§ **Requirement**
Copy only the lines between the one containing "Welcome back to the iconic" and the end of the records, both included, leaving out pictures.

——

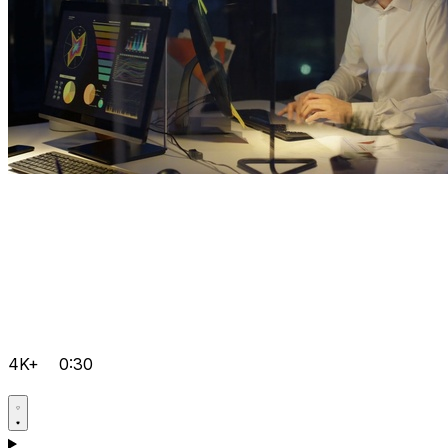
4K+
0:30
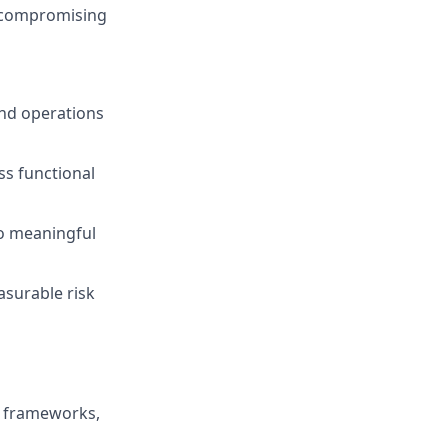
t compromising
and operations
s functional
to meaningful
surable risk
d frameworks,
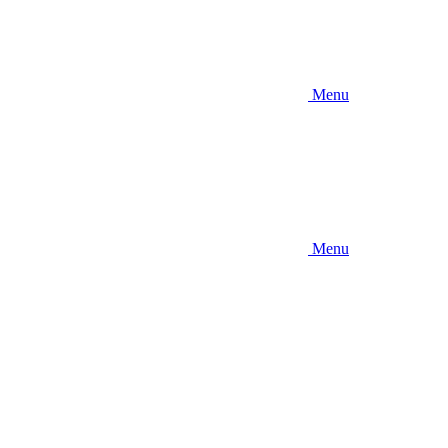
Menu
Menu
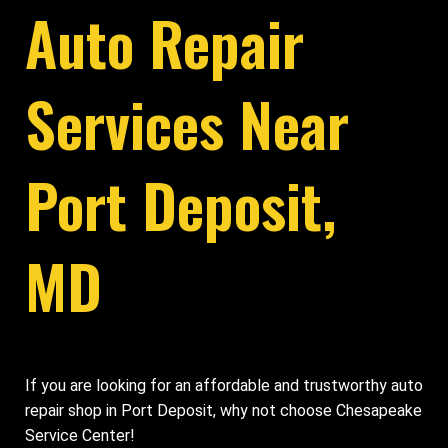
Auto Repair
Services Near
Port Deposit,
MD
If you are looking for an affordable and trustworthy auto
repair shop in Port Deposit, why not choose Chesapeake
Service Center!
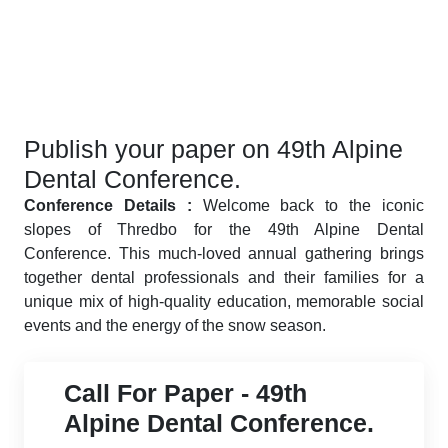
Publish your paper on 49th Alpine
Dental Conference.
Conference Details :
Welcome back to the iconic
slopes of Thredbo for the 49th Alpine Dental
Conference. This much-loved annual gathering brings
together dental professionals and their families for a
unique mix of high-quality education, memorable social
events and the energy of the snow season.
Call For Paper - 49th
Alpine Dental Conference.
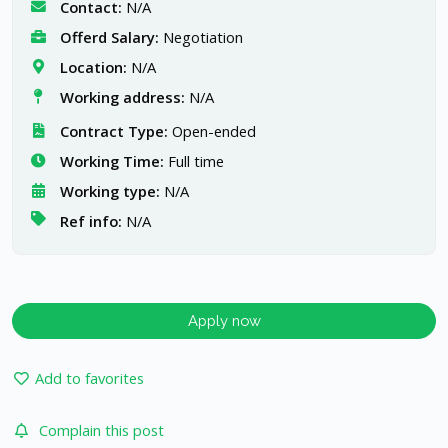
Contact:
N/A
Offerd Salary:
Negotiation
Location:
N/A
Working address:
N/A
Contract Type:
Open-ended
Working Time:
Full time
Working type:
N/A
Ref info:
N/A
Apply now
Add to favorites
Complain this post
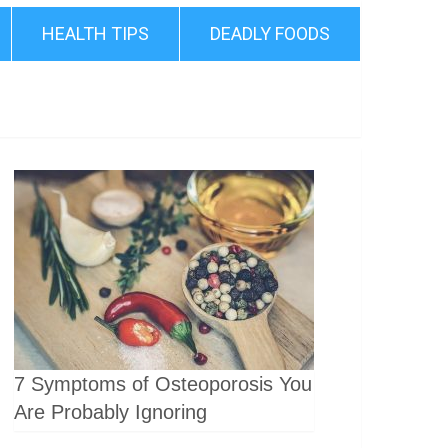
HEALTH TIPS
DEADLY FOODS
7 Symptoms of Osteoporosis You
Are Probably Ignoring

——

§ **Answer for the task**
Welcome back to the iconic
slopes of Thredbo for the 49th Alpine Dental
Conference. This much-loved annual gathering brings
together dental professionals and their families for a
unique mix of high-quality education, memorable social
events and the energy of the snow season.
Call For Paper - 49th
Alpine Dental Conference.
Contact:
N/A
Offerd Salary:
Negotiation
Location:
N/A
Working address:
N/A
Contract Type:
Open-ended
Working Time:
Full time
Working type:
N/A
Ref info:
N/A
Apply now
Add to favorites
Complain this post
HEALTH TIPS
DEADLY FOODS
7 Symptoms of Osteoporosis You
Are Probably Ignoring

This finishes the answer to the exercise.